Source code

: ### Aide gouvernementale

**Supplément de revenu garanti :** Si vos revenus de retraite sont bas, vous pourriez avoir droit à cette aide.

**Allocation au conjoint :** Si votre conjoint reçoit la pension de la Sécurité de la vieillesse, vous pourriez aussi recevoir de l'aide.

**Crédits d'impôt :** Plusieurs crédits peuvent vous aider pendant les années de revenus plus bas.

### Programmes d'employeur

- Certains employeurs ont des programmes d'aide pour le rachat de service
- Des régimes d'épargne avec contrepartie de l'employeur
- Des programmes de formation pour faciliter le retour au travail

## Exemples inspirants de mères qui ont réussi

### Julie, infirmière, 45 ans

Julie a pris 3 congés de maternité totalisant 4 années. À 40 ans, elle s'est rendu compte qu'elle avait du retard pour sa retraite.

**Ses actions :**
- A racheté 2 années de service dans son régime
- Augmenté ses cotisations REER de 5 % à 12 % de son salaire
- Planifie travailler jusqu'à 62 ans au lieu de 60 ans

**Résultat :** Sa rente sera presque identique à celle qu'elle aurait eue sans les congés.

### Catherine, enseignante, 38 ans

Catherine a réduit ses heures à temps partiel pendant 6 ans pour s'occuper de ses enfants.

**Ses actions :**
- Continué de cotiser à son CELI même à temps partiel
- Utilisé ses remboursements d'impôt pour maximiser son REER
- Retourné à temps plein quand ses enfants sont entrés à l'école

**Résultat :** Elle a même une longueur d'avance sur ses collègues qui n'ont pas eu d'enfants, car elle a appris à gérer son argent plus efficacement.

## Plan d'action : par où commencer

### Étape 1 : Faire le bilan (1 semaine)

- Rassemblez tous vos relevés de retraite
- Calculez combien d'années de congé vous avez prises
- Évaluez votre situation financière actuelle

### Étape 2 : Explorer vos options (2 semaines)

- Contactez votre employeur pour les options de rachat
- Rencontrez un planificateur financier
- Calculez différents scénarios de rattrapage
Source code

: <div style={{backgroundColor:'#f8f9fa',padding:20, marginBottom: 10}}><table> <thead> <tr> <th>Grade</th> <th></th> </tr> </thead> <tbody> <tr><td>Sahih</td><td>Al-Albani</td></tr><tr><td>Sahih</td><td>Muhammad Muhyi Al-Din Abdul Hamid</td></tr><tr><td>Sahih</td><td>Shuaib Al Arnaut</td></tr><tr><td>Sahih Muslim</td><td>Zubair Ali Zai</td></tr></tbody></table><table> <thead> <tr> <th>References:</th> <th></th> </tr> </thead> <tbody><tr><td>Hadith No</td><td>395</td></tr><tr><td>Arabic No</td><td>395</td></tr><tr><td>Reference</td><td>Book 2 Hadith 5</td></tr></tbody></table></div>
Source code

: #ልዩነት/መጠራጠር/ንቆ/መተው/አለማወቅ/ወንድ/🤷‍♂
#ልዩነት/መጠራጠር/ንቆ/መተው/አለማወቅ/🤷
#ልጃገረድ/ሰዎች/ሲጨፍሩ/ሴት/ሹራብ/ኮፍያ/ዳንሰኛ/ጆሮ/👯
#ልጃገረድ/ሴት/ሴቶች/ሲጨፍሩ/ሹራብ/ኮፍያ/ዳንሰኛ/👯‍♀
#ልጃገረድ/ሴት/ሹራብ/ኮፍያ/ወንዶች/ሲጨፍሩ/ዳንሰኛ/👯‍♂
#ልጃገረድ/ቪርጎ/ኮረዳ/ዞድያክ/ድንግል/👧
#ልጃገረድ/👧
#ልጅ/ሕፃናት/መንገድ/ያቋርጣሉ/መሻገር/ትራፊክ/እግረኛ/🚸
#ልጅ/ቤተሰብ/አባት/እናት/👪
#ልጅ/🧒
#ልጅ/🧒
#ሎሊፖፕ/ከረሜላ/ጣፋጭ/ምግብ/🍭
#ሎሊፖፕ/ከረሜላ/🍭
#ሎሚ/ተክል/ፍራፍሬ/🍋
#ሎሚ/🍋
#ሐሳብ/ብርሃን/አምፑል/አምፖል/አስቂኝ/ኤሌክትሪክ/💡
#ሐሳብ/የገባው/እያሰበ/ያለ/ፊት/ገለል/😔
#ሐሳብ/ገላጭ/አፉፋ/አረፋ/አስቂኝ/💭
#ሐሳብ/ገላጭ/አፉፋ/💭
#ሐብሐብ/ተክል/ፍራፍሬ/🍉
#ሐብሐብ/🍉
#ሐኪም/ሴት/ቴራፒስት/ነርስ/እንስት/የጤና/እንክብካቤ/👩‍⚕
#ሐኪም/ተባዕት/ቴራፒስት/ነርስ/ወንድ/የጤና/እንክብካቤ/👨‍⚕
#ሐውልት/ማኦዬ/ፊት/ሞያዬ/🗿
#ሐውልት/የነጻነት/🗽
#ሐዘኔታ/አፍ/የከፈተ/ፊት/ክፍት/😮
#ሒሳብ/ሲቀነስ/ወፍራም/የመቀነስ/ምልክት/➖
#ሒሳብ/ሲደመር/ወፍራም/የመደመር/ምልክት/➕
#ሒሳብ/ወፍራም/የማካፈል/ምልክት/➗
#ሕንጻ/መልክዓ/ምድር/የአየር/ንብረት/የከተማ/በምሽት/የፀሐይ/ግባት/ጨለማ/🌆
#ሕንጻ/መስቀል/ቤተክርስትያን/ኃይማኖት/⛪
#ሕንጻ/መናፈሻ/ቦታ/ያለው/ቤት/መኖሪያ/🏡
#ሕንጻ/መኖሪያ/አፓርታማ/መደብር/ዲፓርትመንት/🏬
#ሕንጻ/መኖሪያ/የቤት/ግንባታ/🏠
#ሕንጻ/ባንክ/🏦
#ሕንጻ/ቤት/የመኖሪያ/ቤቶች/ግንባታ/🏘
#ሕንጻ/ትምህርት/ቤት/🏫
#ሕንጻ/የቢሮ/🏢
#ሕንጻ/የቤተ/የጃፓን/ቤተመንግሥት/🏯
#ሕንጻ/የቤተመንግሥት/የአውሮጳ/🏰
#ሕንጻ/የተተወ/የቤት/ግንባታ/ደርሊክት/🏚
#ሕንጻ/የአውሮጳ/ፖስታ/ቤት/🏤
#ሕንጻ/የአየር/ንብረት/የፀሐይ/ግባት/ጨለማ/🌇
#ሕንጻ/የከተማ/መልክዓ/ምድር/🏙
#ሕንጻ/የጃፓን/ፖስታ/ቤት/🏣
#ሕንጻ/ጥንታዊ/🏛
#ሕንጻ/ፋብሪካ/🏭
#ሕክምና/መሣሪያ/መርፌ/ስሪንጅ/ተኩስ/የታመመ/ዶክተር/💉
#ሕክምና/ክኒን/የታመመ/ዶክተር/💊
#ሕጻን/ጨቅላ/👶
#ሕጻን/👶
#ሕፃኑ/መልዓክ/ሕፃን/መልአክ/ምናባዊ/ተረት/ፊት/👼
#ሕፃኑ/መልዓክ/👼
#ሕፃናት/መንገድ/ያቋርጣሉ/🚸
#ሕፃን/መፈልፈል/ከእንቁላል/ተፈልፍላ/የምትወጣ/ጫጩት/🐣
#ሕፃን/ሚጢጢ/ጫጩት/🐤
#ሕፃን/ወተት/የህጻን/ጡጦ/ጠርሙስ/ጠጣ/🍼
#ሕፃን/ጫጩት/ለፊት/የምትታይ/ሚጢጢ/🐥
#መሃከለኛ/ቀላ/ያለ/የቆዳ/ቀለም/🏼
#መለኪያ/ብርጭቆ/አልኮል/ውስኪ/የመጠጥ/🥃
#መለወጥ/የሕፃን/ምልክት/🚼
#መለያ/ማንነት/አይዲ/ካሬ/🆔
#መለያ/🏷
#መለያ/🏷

━━━━━━━━━━━━━━━━━━━━━━━━━━━━━━

## Prompt
Which of the lines above include the word "temps"? Copy each of them.

## Solved exercise
Catherine a réduit ses heures à temps partiel pendant 6 ans pour s'occuper de ses enfants.
- Continué de cotiser à son CELI même à temps partiel
- Retourné à temps plein quand ses enfants sont entrés à l'école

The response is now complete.